The bulbous, colorful sweet potato has long been seen as an artifact of mankind's first ocean voyages, ferried from its home in South America all the way to Polynesia centuries ago.
But a controversial new study Thursday questions that assumption, using the most extensive genetic analysis yet to suggest that the sweet potato was widespread on Earth long before humans came into the picture.
Researchers at the University of Oxford say their findings show that sweet potatoes (Ipomoea batatas) originated in South America some 800,000 years ago, and that the plant likely made its way to the Pacific island simply by seeds traveling on the wind.
"We show there is no need to invoke human-mediated transport," co-author Tom Carruthers, a PhD student at the University of Oxford, told AFP.
"Sweet potato evolved before humans so the origin of sweet potato hasn't got anything to do with humans."
However, some experts questioned the findings, saying they ignore an ample amount of archeological and linguistic evidence that suggests early Polynesian marine navigators traveled to South America and brought the sweet potato back with them as early as 1000-1100 AD.
The far-flung sweet potato has long been seen as a sign that indigenous people were capable of crossing the oceans long before Christopher Columbus's 1492 journey.
But the notion has stoked debate as far back at the 19th century. Could such voyages really have been possible?
The study in the journal Current Biology takes a molecular biology approach to answering the riddle of how the sweet potato made it to the Pacific before Europeans.
Using the latest advances in genetic technology, researchers analyzed 199 specimens of modern and historical sweet potato worldwide, along with its wild relatives.
One sample, housed at the Natural History Museum of London, came from the Captain James Cook's original expedition to New Zealand and the Society Islands in 1769.
By extracting DNA from various specimens, then analyzing how much they differ from each other, scientists can figure out how long ago they diverged, or had a common ancestor.
The earliest specimen of sweet potato collected from Polynesia has "a unique genetic signature suggesting that it diverged from its other samples on the American continent more than 100,000 years ago," said the study, describing the evidence as "extremely strong" that humans had nothing to do with it.
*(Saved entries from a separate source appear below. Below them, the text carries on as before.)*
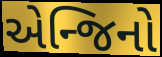
એન્જિનો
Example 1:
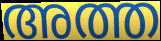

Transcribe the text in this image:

അത്ത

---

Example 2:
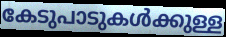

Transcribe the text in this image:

കേടുപാടുകൾക്കുള്ള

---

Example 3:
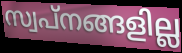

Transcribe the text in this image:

സ്വപ്നങ്ങളില്ല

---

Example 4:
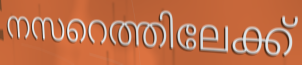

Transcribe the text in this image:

നസറെത്തിലേക്ക്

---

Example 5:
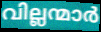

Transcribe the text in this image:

വില്ലന്മാർ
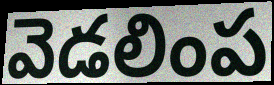
వెడలింప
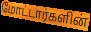
மோட்டார்களின்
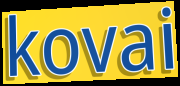
kovai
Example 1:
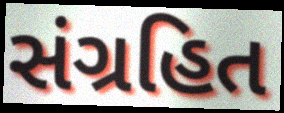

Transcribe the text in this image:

સંગ્રહિત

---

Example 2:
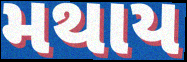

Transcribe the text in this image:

મથાય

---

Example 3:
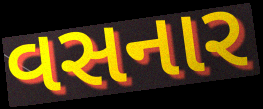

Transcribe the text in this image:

વસનાર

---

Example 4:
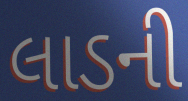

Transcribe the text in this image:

લાડની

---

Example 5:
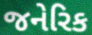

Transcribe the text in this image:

જનેરિક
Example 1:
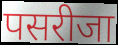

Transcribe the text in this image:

पसरीजा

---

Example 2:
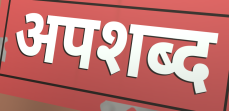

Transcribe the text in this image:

अपशब्द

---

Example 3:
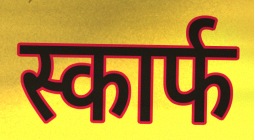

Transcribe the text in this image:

स्कार्फ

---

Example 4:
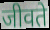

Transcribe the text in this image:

जीवते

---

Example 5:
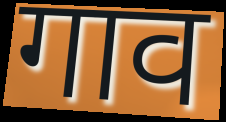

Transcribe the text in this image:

गाव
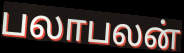
பலாபலன்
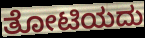
ತೋಟಿಯದು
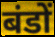
बंडों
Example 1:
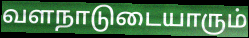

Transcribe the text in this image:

வளநாடுடையாரும்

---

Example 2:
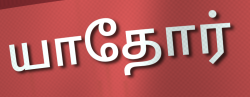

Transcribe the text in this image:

யாதோர்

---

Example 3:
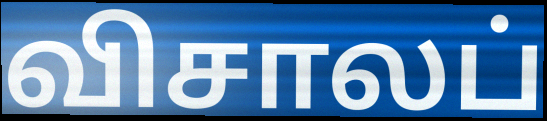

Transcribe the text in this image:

விசாலப்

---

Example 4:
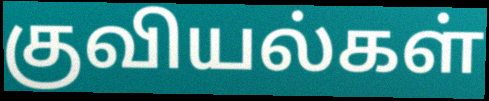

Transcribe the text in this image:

குவியல்கள்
Therefore, Carruthers said it's more likely that wind dispersal, or seeds hitching a ride on a bird or a clump of sea debris, helped the sweet potato become so widespread on Earth.
Another genetic study in 2013, led by French researcher Caroline Roullier, using a smaller DNA dataset on sweet potatoes, supported what is known as the tripartite hypothesis, which holds that sweet potatoes were dispersed by human travelers in three different waves.
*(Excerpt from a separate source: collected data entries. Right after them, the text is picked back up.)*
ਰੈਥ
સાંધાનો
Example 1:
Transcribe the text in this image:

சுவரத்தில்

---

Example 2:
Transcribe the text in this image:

The idea is that sweet potatoes were introduced into Oceania by Polynesian natives, then later newly introduced and spread across the Pacific by Europeans on two different routes from Mexico and the Caribbean.
Robert Scotland, professor of systematic botany at the University of Oxford, said his team's dataset was far larger than Roullier's, and included more than 600 nuclear genes.
But Pat Kirch, an expert in South Pacific archeology at the University of California, Berkeley, disagreed with the Oxford-led study, saying it failed to undermine the tripartite hypothesis.
Kirch said that even if the kind of sweet potato found in Polynesia diverged from its relatives in South America more than 100,000 years ago, it is still possible that this particular, divergent sample was picked up by Polynesians visiting South America, and brought back with them.
Furthermore, the Oxford team fell short of proving that it made its way by wind, he said.
"To prove natural distribution, they would have to have direct evidence of sweet potato in some kind of paleobotanical context, pre-human. Like pollen," he told AFP.
"They do not have any evidence like that."
He also said the team was "thinking quite narrowly," ignoring evidence like radiocarbon-dated fossilized tubers found in Pacific Island archeological sites, and the fact that the Polynesian word for sweet potato is "kuumala," which resembles "kumara," or "cumal," the terms in a language spoken by Andean natives.
Polynesians were also known to be excellent maritime navigators, equipped with sturdy double-hulled canoes.
"Don't tell me it is far-fetched that Polynesians made it to South America," Kirch said.
"A few months ago, people finished a voyage around the world in a replicated Polynesian canoe."